**Your assignment:** In the copy, include every entry exactly but none of the images.
*** Supplied records Section Begins ***
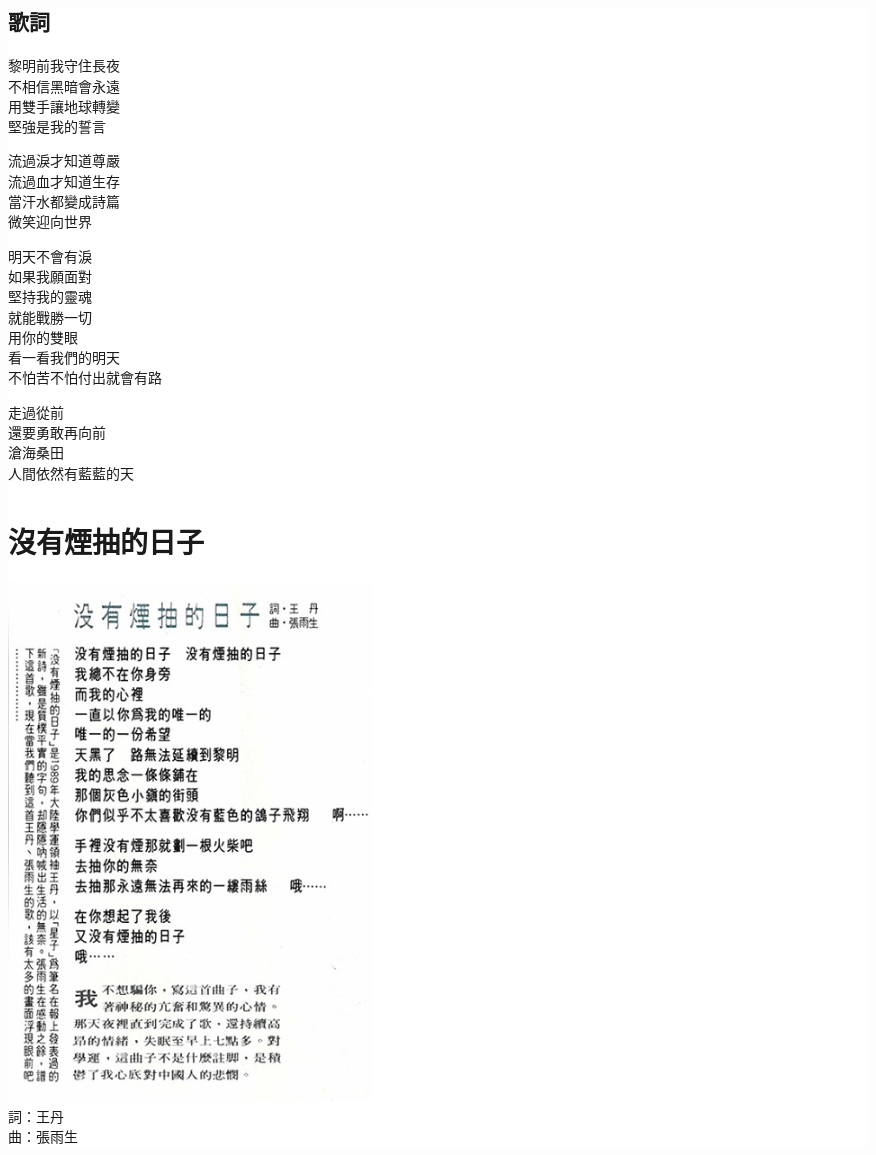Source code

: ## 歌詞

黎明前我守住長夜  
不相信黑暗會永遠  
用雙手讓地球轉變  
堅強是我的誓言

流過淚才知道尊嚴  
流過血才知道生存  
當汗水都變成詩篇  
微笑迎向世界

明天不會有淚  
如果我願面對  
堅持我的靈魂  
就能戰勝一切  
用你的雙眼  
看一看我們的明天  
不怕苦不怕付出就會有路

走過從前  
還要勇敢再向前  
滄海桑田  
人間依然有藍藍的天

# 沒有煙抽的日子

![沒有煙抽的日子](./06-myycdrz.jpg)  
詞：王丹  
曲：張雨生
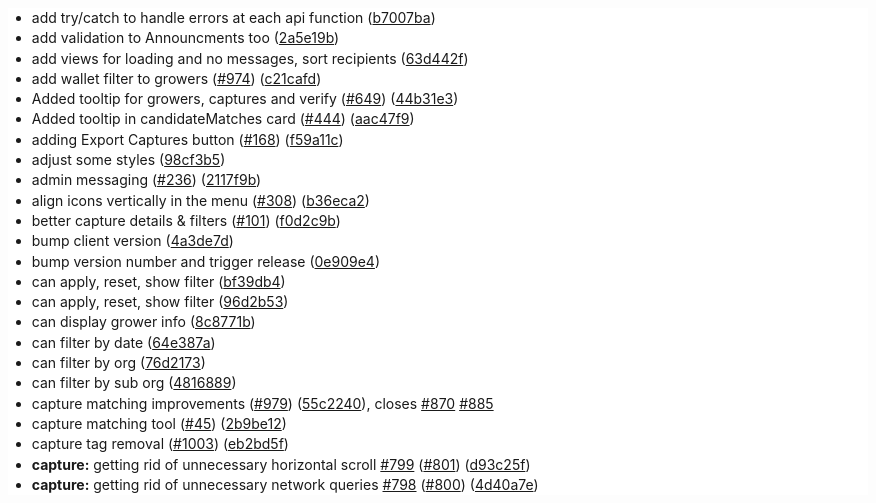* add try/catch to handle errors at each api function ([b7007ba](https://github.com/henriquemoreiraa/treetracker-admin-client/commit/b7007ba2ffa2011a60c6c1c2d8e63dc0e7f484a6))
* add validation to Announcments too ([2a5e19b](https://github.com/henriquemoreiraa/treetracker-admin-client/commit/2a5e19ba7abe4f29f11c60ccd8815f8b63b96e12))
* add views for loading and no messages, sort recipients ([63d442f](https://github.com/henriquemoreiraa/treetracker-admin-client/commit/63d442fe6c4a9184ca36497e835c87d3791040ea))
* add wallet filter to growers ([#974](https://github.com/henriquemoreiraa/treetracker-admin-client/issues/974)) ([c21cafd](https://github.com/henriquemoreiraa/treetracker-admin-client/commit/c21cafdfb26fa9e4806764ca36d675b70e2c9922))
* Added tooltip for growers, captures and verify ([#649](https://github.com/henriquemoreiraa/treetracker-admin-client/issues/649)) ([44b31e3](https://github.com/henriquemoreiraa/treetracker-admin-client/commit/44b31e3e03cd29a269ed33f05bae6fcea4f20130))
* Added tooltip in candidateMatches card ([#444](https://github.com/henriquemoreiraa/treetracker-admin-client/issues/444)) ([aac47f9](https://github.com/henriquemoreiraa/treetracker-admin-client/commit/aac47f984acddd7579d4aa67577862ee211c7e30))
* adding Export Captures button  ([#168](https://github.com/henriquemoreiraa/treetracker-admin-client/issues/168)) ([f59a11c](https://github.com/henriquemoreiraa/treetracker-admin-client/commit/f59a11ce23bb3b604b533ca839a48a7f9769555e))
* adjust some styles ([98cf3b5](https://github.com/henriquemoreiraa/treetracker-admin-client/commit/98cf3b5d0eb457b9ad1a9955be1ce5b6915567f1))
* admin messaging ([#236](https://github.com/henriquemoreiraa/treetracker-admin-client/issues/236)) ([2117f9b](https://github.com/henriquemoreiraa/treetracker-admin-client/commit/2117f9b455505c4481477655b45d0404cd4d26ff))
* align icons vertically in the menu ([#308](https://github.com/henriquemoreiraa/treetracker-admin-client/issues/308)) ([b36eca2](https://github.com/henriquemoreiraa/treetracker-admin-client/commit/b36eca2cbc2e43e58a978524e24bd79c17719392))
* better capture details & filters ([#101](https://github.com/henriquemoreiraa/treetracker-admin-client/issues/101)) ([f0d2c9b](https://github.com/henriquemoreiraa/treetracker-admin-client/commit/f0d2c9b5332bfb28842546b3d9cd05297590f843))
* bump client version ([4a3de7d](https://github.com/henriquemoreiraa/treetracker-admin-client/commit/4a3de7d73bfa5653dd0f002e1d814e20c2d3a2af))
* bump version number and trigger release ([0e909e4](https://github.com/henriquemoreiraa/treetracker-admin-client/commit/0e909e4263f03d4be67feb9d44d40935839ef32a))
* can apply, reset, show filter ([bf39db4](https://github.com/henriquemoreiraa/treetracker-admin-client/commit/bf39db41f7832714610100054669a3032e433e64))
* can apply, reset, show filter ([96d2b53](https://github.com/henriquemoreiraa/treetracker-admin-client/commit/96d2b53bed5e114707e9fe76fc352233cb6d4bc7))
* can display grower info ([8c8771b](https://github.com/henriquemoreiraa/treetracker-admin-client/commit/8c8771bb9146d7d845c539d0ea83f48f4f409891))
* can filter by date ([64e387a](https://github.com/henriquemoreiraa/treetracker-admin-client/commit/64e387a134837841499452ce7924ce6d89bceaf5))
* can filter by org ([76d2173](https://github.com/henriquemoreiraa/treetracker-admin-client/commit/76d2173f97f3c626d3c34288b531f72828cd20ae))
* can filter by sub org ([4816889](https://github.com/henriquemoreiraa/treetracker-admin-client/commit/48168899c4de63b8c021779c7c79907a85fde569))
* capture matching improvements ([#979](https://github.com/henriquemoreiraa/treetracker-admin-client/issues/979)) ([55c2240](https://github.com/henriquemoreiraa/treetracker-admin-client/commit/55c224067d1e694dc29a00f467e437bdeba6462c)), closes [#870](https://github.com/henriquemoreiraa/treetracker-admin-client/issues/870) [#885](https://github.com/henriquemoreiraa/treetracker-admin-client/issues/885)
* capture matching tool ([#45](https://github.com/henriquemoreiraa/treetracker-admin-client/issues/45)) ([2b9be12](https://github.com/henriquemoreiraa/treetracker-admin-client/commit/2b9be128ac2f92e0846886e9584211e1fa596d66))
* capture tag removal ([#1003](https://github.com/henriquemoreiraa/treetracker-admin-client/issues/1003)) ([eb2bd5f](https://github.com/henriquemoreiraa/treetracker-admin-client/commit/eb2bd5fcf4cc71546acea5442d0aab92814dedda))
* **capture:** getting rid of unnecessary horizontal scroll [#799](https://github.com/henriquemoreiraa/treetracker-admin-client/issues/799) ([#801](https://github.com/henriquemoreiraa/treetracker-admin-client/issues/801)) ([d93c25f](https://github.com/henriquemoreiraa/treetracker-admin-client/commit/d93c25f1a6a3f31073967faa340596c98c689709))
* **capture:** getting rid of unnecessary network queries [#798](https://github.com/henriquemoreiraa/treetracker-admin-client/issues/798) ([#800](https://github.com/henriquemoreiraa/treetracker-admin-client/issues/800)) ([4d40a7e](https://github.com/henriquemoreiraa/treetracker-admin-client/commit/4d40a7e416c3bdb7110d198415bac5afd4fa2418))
*** Supplied records Section Ends ***
**Response box:**
Source code

: ## 歌詞

黎明前我守住長夜  
不相信黑暗會永遠  
用雙手讓地球轉變  
堅強是我的誓言

流過淚才知道尊嚴  
流過血才知道生存  
當汗水都變成詩篇  
微笑迎向世界

明天不會有淚  
如果我願面對  
堅持我的靈魂  
就能戰勝一切  
用你的雙眼  
看一看我們的明天  
不怕苦不怕付出就會有路

走過從前  
還要勇敢再向前  
滄海桑田  
人間依然有藍藍的天

# 沒有煙抽的日子

![沒有煙抽的日子](./06-myycdrz.jpg)  
詞：王丹  
曲：張雨生
* add try/catch to handle errors at each api function ([b7007ba](https://github.com/henriquemoreiraa/treetracker-admin-client/commit/b7007ba2ffa2011a60c6c1c2d8e63dc0e7f484a6))
* add validation to Announcments too ([2a5e19b](https://github.com/henriquemoreiraa/treetracker-admin-client/commit/2a5e19ba7abe4f29f11c60ccd8815f8b63b96e12))
* add views for loading and no messages, sort recipients ([63d442f](https://github.com/henriquemoreiraa/treetracker-admin-client/commit/63d442fe6c4a9184ca36497e835c87d3791040ea))
* add wallet filter to growers ([#974](https://github.com/henriquemoreiraa/treetracker-admin-client/issues/974)) ([c21cafd](https://github.com/henriquemoreiraa/treetracker-admin-client/commit/c21cafdfb26fa9e4806764ca36d675b70e2c9922))
* Added tooltip for growers, captures and verify ([#649](https://github.com/henriquemoreiraa/treetracker-admin-client/issues/649)) ([44b31e3](https://github.com/henriquemoreiraa/treetracker-admin-client/commit/44b31e3e03cd29a269ed33f05bae6fcea4f20130))
* Added tooltip in candidateMatches card ([#444](https://github.com/henriquemoreiraa/treetracker-admin-client/issues/444)) ([aac47f9](https://github.com/henriquemoreiraa/treetracker-admin-client/commit/aac47f984acddd7579d4aa67577862ee211c7e30))
* adding Export Captures button  ([#168](https://github.com/henriquemoreiraa/treetracker-admin-client/issues/168)) ([f59a11c](https://github.com/henriquemoreiraa/treetracker-admin-client/commit/f59a11ce23bb3b604b533ca839a48a7f9769555e))
* adjust some styles ([98cf3b5](https://github.com/henriquemoreiraa/treetracker-admin-client/commit/98cf3b5d0eb457b9ad1a9955be1ce5b6915567f1))
* admin messaging ([#236](https://github.com/henriquemoreiraa/treetracker-admin-client/issues/236)) ([2117f9b](https://github.com/henriquemoreiraa/treetracker-admin-client/commit/2117f9b455505c4481477655b45d0404cd4d26ff))
* align icons vertically in the menu ([#308](https://github.com/henriquemoreiraa/treetracker-admin-client/issues/308)) ([b36eca2](https://github.com/henriquemoreiraa/treetracker-admin-client/commit/b36eca2cbc2e43e58a978524e24bd79c17719392))
* better capture details & filters ([#101](https://github.com/henriquemoreiraa/treetracker-admin-client/issues/101)) ([f0d2c9b](https://github.com/henriquemoreiraa/treetracker-admin-client/commit/f0d2c9b5332bfb28842546b3d9cd05297590f843))
* bump client version ([4a3de7d](https://github.com/henriquemoreiraa/treetracker-admin-client/commit/4a3de7d73bfa5653dd0f002e1d814e20c2d3a2af))
* bump version number and trigger release ([0e909e4](https://github.com/henriquemoreiraa/treetracker-admin-client/commit/0e909e4263f03d4be67feb9d44d40935839ef32a))
* can apply, reset, show filter ([bf39db4](https://github.com/henriquemoreiraa/treetracker-admin-client/commit/bf39db41f7832714610100054669a3032e433e64))
* can apply, reset, show filter ([96d2b53](https://github.com/henriquemoreiraa/treetracker-admin-client/commit/96d2b53bed5e114707e9fe76fc352233cb6d4bc7))
* can display grower info ([8c8771b](https://github.com/henriquemoreiraa/treetracker-admin-client/commit/8c8771bb9146d7d845c539d0ea83f48f4f409891))
* can filter by date ([64e387a](https://github.com/henriquemoreiraa/treetracker-admin-client/commit/64e387a134837841499452ce7924ce6d89bceaf5))
* can filter by org ([76d2173](https://github.com/henriquemoreiraa/treetracker-admin-client/commit/76d2173f97f3c626d3c34288b531f72828cd20ae))
* can filter by sub org ([4816889](https://github.com/henriquemoreiraa/treetracker-admin-client/commit/48168899c4de63b8c021779c7c79907a85fde569))
* capture matching improvements ([#979](https://github.com/henriquemoreiraa/treetracker-admin-client/issues/979)) ([55c2240](https://github.com/henriquemoreiraa/treetracker-admin-client/commit/55c224067d1e694dc29a00f467e437bdeba6462c)), closes [#870](https://github.com/henriquemoreiraa/treetracker-admin-client/issues/870) [#885](https://github.com/henriquemoreiraa/treetracker-admin-client/issues/885)
* capture matching tool ([#45](https://github.com/henriquemoreiraa/treetracker-admin-client/issues/45)) ([2b9be12](https://github.com/henriquemoreiraa/treetracker-admin-client/commit/2b9be128ac2f92e0846886e9584211e1fa596d66))
* capture tag removal ([#1003](https://github.com/henriquemoreiraa/treetracker-admin-client/issues/1003)) ([eb2bd5f](https://github.com/henriquemoreiraa/treetracker-admin-client/commit/eb2bd5fcf4cc71546acea5442d0aab92814dedda))
* **capture:** getting rid of unnecessary horizontal scroll [#799](https://github.com/henriquemoreiraa/treetracker-admin-client/issues/799) ([#801](https://github.com/henriquemoreiraa/treetracker-admin-client/issues/801)) ([d93c25f](https://github.com/henriquemoreiraa/treetracker-admin-client/commit/d93c25f1a6a3f31073967faa340596c98c689709))
* **capture:** getting rid of unnecessary network queries [#798](https://github.com/henriquemoreiraa/treetracker-admin-client/issues/798) ([#800](https://github.com/henriquemoreiraa/treetracker-admin-client/issues/800)) ([4d40a7e](https://github.com/henriquemoreiraa/treetracker-admin-client/commit/4d40a7e416c3bdb7110d198415bac5afd4fa2418))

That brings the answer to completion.